Na verdade para os amigos e curiosos entenderem melhor, é preciso detalhar as minúcias (não tão minuciosas assim) do documento. Estava um dia desses na varanda lendo algum desses bem sucedidos autores, degustando a velha Coca-Cola adornada por gelo, sentindo a brisa esvoaçar meu cabelo, quando o estridente trinado telefônico acabou me abduzindo do mundo das letras.
Do outro lado da linha o timbre feminino, comedida, apresentando-se como recrutadora da Editora Cancelamento.
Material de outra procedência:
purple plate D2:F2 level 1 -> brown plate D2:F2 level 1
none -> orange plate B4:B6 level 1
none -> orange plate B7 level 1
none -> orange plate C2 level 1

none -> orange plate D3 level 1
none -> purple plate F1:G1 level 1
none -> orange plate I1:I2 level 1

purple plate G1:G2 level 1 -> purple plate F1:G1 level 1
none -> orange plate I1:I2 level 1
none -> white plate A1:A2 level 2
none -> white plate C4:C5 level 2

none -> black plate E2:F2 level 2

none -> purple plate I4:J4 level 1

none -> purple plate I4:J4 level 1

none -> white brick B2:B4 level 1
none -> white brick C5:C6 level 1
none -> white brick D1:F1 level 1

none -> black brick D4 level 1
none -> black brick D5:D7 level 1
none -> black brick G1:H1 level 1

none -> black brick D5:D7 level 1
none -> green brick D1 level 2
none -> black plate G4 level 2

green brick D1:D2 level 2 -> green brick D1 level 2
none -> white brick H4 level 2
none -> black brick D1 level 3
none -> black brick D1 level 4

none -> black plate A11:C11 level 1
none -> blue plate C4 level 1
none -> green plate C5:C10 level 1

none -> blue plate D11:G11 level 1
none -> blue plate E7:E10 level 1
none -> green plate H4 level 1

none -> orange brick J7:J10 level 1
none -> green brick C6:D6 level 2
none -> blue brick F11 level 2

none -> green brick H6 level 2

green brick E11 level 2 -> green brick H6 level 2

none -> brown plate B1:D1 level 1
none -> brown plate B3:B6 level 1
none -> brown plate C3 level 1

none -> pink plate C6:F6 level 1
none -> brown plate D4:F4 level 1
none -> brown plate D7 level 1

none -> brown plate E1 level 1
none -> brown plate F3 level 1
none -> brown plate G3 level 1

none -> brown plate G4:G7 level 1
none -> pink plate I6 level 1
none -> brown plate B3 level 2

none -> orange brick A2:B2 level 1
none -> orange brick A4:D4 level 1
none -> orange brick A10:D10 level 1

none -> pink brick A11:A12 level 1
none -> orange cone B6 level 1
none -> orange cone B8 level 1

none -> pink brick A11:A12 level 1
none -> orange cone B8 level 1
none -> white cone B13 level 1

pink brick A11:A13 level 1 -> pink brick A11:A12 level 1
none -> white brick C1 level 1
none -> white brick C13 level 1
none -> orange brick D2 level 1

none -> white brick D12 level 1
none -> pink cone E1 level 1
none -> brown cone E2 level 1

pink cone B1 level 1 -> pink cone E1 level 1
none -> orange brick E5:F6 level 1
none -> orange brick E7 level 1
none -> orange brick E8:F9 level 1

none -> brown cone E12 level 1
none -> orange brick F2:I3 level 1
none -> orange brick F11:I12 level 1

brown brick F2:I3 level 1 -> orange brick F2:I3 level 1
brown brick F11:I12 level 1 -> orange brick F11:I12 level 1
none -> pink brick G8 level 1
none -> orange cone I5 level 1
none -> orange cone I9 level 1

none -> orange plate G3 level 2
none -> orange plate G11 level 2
Sem delongas, disse que há algum tempo vinham acompanhando minha trajetória, estavam literalmente de olho no meu talento. A prova disso, o perseverante desejo de me içar como o principal nome a integrar o quadro de autores Cancelados.
Do outro lado da linha, a representante não titubeou em relatar a combinação, rechaçando qualquer complexidade. O pacto consiste no seguinte: uma vez sendo parte do quadro de autores, ao ser invadido pela ideia de produzir uma narrativa inédita, seja poética ou em prosa, devo compor um singelo argumento, o mais sucinto possível, no máximo 15 linhas, mas suficientemente preciso para elucidar os pormenores. Depois disso, se eu aceitar abdicar do direito de escrever o tal texto, recebo imediatamente um PIX, com o valor podendo variar entre R$ 300 a R$ 500, a depender da quão desvairada seja a idealização.
Antes de a mulher explicar que a Cancelamento era uma editora especializada no combate à poluição literária, seja ela de ordem física ou virtual, tratei de vociferar ACEITO, sem pestanejar, e assim passei a ser o mais novo Cancelado. Perfeito, realmente, não é! Talvez, se existisse alguma maneira do pagamento pingar na conta sem ter de produzir o tal argumento... Será?